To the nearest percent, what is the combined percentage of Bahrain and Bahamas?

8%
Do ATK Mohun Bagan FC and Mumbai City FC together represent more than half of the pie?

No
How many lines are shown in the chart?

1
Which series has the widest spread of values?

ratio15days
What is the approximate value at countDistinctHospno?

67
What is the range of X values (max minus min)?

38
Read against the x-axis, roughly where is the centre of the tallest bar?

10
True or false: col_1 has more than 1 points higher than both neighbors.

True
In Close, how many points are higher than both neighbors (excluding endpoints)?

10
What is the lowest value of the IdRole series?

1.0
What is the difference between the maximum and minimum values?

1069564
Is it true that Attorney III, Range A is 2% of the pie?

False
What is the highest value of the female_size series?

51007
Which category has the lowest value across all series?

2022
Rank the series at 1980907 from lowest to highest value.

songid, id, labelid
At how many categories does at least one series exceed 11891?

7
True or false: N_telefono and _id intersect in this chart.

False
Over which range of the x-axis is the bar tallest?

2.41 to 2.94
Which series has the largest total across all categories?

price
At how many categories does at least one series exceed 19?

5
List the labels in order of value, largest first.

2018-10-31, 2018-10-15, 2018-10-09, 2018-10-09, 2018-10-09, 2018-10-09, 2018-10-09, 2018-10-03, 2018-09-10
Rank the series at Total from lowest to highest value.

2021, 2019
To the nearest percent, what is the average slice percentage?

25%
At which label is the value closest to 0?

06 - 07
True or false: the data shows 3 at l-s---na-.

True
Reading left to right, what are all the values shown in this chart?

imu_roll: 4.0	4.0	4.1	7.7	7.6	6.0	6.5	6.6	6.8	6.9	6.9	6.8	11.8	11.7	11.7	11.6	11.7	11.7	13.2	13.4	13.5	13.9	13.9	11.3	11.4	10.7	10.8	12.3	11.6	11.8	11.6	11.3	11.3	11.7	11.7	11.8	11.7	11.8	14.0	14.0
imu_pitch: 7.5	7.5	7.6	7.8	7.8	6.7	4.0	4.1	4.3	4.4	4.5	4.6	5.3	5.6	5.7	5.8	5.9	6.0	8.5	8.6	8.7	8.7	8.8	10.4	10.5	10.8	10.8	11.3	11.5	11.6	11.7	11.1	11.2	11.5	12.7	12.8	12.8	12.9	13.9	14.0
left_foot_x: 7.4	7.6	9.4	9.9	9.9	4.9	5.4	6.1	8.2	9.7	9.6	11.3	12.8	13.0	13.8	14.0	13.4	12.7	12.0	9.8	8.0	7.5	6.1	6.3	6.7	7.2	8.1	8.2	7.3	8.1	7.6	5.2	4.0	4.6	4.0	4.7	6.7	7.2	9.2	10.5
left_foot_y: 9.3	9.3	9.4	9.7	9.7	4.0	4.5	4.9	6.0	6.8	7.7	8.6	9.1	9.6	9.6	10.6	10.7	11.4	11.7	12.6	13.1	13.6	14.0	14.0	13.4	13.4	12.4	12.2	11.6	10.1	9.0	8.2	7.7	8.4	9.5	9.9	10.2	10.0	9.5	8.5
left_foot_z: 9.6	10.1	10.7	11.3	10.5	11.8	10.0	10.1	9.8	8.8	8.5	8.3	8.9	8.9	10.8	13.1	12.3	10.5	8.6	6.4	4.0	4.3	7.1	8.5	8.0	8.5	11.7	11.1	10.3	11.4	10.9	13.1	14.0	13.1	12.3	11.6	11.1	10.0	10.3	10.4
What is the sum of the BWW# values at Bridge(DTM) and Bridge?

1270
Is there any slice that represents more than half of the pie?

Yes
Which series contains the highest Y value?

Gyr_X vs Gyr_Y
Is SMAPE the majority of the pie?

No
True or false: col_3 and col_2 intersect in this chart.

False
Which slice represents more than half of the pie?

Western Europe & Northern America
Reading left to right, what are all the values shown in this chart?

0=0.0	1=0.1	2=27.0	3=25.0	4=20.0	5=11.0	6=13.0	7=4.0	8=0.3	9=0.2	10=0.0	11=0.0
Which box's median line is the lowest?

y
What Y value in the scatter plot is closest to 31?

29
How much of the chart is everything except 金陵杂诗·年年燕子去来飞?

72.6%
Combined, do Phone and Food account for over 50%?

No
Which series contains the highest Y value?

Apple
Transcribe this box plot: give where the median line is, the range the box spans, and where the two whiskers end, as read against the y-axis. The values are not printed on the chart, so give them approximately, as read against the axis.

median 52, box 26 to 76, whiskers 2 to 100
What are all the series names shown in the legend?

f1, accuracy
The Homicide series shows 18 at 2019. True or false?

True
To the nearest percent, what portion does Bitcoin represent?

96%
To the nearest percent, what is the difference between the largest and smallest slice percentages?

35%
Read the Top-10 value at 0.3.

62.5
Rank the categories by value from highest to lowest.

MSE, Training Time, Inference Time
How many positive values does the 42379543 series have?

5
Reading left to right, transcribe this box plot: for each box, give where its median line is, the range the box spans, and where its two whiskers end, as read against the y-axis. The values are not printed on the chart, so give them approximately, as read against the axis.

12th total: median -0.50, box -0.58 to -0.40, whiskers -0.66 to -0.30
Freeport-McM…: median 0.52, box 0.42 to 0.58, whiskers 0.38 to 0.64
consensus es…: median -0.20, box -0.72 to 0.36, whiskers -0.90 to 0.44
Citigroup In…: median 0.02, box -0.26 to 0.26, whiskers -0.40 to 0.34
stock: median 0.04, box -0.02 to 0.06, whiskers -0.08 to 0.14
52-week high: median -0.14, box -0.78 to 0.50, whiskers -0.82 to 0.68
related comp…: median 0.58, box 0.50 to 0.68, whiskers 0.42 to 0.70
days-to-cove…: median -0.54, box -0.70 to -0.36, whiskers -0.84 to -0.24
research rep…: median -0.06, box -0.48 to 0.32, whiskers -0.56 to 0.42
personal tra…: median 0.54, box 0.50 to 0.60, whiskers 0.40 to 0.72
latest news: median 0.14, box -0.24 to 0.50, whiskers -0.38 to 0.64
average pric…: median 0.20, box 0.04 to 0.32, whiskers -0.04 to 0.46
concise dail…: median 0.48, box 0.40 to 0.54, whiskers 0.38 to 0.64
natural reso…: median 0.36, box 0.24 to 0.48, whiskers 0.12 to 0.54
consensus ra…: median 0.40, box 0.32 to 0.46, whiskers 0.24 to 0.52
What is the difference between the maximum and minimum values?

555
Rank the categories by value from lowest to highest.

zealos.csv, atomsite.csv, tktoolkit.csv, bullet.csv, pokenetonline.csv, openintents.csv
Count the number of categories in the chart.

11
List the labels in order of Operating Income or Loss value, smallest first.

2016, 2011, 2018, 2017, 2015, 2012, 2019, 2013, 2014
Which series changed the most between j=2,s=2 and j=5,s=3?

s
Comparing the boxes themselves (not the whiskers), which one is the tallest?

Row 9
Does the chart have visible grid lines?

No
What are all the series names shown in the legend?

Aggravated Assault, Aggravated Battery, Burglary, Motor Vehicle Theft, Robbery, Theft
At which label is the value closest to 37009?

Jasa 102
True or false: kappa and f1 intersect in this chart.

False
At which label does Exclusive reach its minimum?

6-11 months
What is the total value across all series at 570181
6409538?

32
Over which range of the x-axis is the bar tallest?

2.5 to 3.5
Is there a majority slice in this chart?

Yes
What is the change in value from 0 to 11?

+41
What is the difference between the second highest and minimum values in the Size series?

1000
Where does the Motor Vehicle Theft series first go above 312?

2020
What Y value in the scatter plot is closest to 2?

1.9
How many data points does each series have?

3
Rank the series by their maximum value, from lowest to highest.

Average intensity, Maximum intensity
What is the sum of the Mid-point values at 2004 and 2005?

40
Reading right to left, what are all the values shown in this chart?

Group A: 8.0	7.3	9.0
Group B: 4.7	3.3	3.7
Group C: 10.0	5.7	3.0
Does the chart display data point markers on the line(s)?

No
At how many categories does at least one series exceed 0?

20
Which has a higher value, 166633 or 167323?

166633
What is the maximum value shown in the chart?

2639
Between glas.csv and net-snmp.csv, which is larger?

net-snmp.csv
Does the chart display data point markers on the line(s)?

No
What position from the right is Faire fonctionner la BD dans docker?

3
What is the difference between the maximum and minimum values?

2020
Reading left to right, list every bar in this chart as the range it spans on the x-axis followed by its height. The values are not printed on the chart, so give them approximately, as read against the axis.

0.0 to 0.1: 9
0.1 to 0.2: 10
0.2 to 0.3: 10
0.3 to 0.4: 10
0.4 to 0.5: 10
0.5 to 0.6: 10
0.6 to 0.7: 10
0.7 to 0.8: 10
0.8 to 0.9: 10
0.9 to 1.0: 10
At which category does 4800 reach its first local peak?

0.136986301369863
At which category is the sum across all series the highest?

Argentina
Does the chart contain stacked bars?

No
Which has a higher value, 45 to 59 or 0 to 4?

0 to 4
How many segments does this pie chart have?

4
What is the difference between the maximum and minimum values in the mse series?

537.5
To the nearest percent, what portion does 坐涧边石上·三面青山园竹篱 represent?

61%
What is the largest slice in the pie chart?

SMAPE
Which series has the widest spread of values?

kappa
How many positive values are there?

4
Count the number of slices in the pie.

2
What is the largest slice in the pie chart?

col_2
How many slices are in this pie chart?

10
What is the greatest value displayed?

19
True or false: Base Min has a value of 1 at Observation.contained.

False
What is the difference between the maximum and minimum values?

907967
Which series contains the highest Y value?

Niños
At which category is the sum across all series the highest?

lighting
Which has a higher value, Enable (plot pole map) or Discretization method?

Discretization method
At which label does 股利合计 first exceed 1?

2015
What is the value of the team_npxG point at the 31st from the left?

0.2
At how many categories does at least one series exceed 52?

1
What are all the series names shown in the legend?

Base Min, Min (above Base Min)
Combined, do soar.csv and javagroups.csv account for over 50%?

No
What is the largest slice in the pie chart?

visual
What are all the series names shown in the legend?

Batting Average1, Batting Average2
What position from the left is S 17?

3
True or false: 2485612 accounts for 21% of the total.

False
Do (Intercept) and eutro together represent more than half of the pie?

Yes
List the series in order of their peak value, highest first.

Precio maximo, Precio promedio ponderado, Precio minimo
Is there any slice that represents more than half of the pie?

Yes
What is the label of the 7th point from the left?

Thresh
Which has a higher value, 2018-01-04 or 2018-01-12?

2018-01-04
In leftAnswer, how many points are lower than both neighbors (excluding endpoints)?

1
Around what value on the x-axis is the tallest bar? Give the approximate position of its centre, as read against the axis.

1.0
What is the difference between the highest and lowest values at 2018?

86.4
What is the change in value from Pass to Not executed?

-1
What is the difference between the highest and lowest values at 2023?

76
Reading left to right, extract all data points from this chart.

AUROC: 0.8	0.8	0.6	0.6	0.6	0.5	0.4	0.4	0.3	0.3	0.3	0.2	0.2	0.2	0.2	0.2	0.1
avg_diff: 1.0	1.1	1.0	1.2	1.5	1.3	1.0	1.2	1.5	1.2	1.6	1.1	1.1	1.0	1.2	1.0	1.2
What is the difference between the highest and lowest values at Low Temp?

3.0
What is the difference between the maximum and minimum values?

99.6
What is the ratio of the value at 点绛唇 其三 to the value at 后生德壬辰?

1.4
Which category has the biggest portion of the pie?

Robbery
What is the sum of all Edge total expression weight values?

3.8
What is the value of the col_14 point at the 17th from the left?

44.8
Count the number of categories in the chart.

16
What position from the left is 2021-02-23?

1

━━━━━━━━━━━━━━━━━━━━

Work item: Reproduce verbatim the records above, from their first line through the line that contains "Which category has the lowest", including both ends.

Response below:
To the nearest percent, what is the combined percentage of Bahrain and Bahamas?

8%
Do ATK Mohun Bagan FC and Mumbai City FC together represent more than half of the pie?

No
How many lines are shown in the chart?

1
Which series has the widest spread of values?

ratio15days
What is the approximate value at countDistinctHospno?

67
What is the range of X values (max minus min)?

38
Read against the x-axis, roughly where is the centre of the tallest bar?

10
True or false: col_1 has more than 1 points higher than both neighbors.

True
In Close, how many points are higher than both neighbors (excluding endpoints)?

10
What is the lowest value of the IdRole series?

1.0
What is the difference between the maximum and minimum values?

1069564
Is it true that Attorney III, Range A is 2% of the pie?

False
What is the highest value of the female_size series?

51007
Which category has the lowest value across all series?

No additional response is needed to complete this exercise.